Stored data entries
########################################
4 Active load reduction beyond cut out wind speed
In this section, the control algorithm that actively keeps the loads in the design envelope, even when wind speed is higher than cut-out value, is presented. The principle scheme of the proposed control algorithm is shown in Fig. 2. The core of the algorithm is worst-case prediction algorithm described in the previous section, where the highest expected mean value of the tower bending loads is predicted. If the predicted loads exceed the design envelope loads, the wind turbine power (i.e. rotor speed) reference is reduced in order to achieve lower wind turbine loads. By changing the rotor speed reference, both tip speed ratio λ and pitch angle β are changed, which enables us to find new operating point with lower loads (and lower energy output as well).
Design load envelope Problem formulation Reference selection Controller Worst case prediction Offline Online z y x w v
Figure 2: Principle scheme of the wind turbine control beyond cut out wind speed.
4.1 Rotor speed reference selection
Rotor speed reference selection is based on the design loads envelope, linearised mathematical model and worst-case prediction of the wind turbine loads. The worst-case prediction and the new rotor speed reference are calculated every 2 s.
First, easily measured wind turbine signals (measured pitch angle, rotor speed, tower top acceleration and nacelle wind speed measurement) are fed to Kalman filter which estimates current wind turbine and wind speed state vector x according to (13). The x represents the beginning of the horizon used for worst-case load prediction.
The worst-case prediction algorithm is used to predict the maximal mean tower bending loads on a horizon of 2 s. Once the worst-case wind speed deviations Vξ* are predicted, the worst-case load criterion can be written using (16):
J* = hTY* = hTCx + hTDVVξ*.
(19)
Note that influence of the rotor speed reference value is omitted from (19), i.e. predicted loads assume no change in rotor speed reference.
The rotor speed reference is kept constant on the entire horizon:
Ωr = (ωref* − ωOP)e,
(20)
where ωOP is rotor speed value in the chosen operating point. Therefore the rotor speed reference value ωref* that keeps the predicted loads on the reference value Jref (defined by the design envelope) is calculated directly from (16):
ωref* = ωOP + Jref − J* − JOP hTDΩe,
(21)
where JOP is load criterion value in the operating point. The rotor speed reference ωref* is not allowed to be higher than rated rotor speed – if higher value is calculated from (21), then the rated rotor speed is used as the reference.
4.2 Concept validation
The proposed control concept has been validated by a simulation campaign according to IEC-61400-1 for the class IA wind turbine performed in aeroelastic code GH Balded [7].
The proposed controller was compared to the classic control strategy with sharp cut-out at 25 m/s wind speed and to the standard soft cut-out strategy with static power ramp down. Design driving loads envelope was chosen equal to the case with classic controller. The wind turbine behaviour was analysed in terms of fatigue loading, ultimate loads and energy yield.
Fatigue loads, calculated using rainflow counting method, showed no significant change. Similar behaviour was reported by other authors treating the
########################################
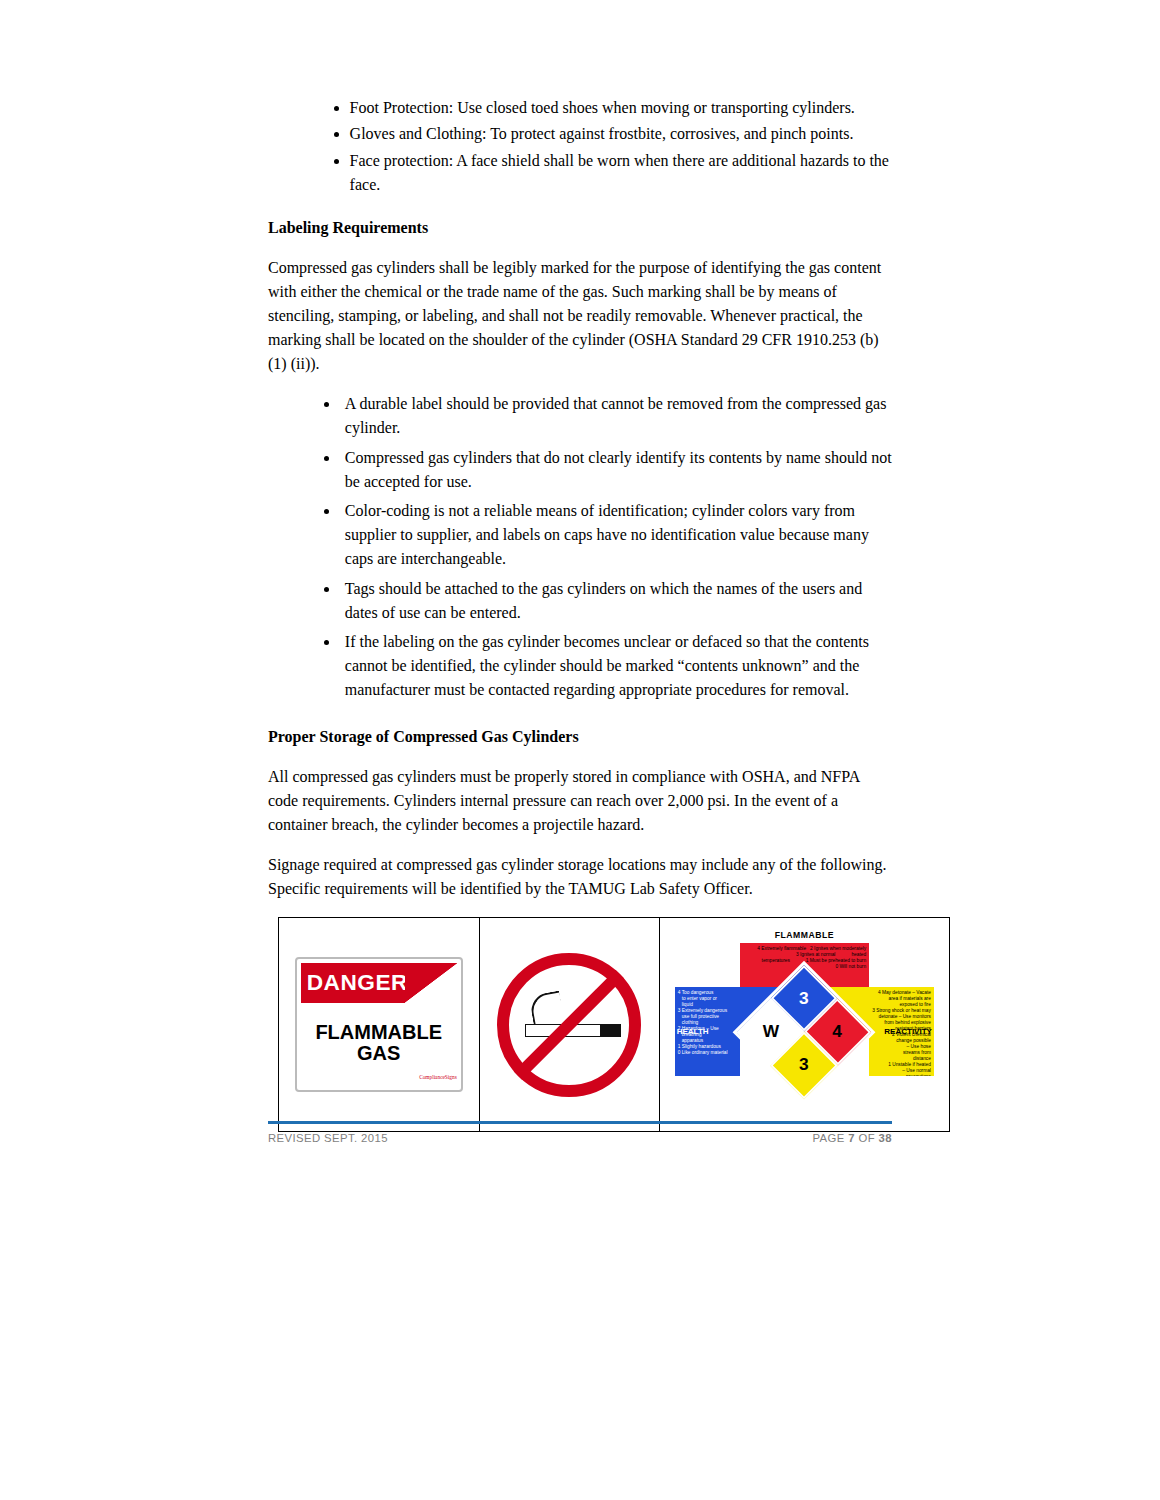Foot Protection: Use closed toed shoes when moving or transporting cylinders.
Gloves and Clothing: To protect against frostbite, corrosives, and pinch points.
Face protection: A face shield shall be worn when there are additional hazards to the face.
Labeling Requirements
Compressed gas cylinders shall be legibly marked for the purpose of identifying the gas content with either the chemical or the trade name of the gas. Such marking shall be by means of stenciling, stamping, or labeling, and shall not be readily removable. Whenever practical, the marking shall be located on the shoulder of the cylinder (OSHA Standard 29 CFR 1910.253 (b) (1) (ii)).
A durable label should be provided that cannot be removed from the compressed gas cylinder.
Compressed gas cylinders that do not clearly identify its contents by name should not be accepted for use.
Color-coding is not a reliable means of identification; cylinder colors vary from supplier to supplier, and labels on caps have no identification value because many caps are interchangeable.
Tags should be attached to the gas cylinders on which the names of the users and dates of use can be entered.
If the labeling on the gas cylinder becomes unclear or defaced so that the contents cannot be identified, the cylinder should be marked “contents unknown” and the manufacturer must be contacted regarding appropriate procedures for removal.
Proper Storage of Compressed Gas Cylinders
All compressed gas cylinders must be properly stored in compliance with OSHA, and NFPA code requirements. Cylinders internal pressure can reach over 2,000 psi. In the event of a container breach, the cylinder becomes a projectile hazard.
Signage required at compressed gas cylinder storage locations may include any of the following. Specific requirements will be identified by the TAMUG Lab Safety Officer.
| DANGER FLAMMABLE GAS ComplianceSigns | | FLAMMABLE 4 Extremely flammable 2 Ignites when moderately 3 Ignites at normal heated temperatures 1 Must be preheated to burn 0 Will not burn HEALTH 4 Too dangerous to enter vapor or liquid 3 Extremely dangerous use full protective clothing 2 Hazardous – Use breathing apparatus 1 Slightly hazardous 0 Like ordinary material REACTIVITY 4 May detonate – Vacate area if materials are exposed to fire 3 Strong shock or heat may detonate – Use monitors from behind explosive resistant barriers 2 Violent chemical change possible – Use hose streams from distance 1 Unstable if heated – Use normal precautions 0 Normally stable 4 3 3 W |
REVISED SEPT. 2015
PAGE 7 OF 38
########################################
> **How to complete this task**: Restate word for word only the lines above from the line containing "The rotor speed reference is" to the line containing "Fatigue loads, calculated", both of them included.

> **Answer area**:
The rotor speed reference is kept constant on the entire horizon:
Ωr = (ωref* − ωOP)e,
(20)
where ωOP is rotor speed value in the chosen operating point. Therefore the rotor speed reference value ωref* that keeps the predicted loads on the reference value Jref (defined by the design envelope) is calculated directly from (16):
ωref* = ωOP + Jref − J* − JOP hTDΩe,
(21)
where JOP is load criterion value in the operating point. The rotor speed reference ωref* is not allowed to be higher than rated rotor speed – if higher value is calculated from (21), then the rated rotor speed is used as the reference.
4.2 Concept validation
The proposed control concept has been validated by a simulation campaign according to IEC-61400-1 for the class IA wind turbine performed in aeroelastic code GH Balded [7].
The proposed controller was compared to the classic control strategy with sharp cut-out at 25 m/s wind speed and to the standard soft cut-out strategy with static power ramp down. Design driving loads envelope was chosen equal to the case with classic controller. The wind turbine behaviour was analysed in terms of fatigue loading, ultimate loads and energy yield.
Fatigue loads, calculated using rainflow counting method, showed no significant change. Similar behaviour was reported by other authors treating the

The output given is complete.